** Task instructions **
Locate every line in the listing below that contains the string "True" and copy each of those lines.

** Supplied material **
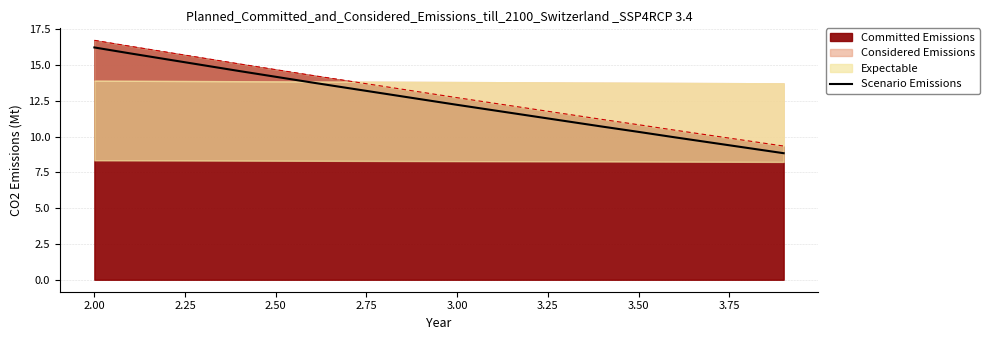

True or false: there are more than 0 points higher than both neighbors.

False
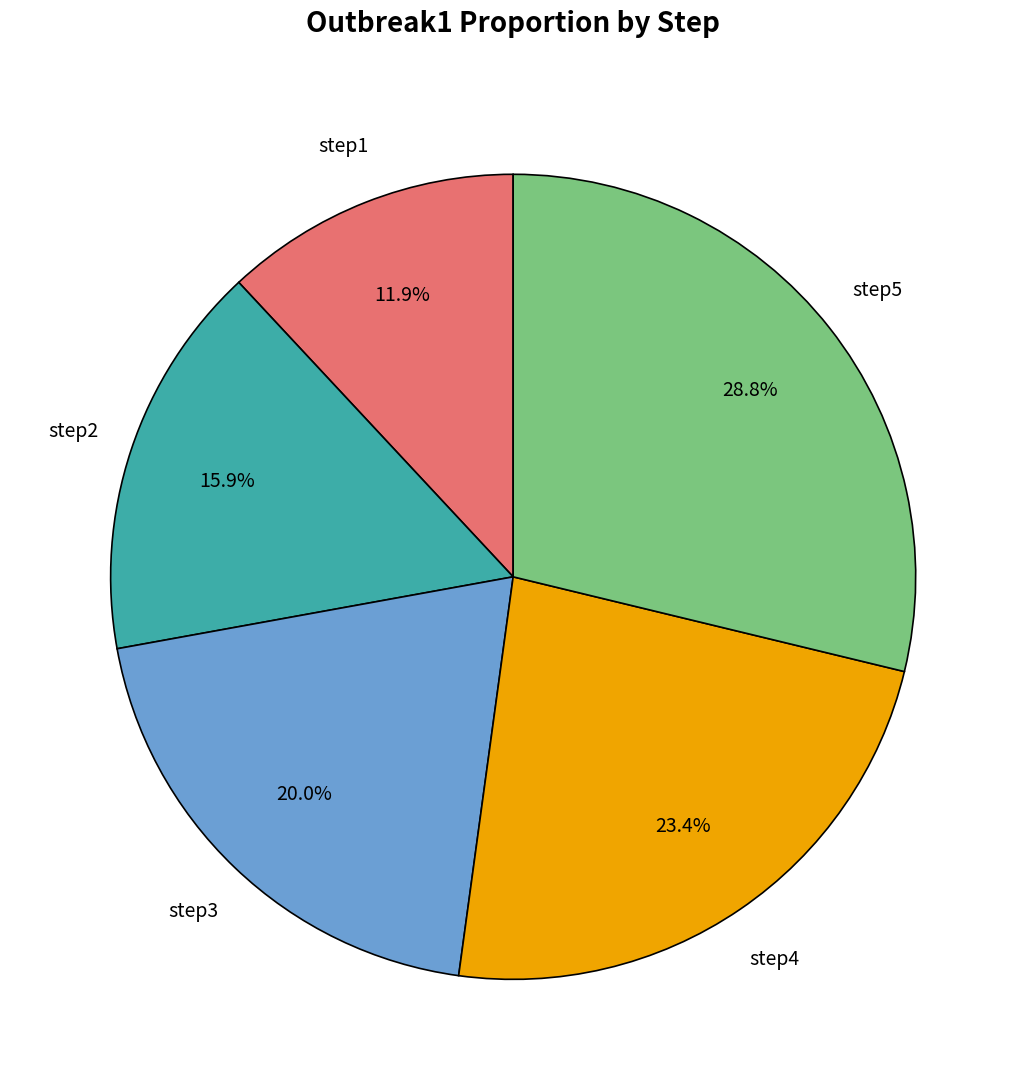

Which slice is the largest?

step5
--
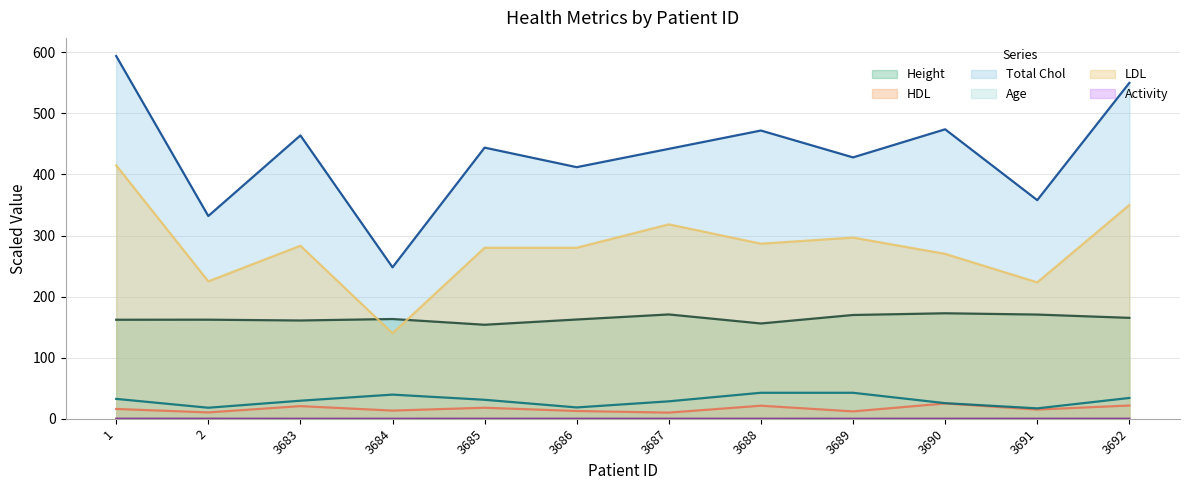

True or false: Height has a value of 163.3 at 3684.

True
* * *
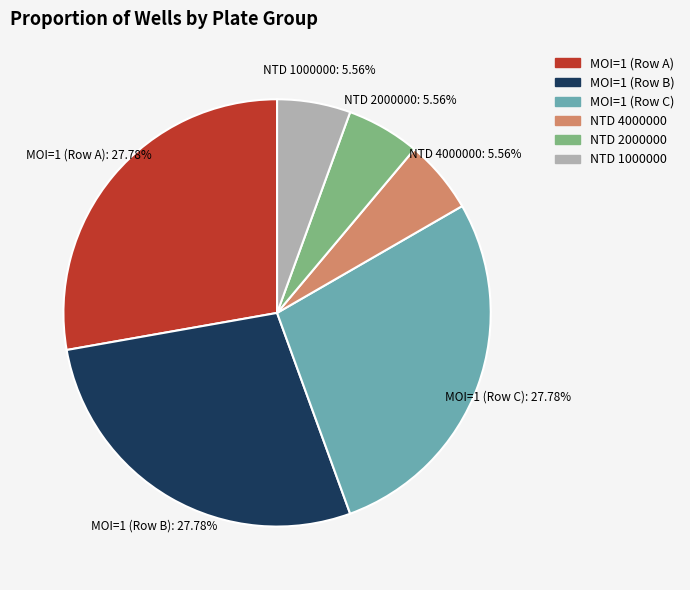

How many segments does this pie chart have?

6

** Your solution **
True or false: there are more than 0 points higher than both neighbors.
True or false: Height has a value of 163.3 at 3684.
True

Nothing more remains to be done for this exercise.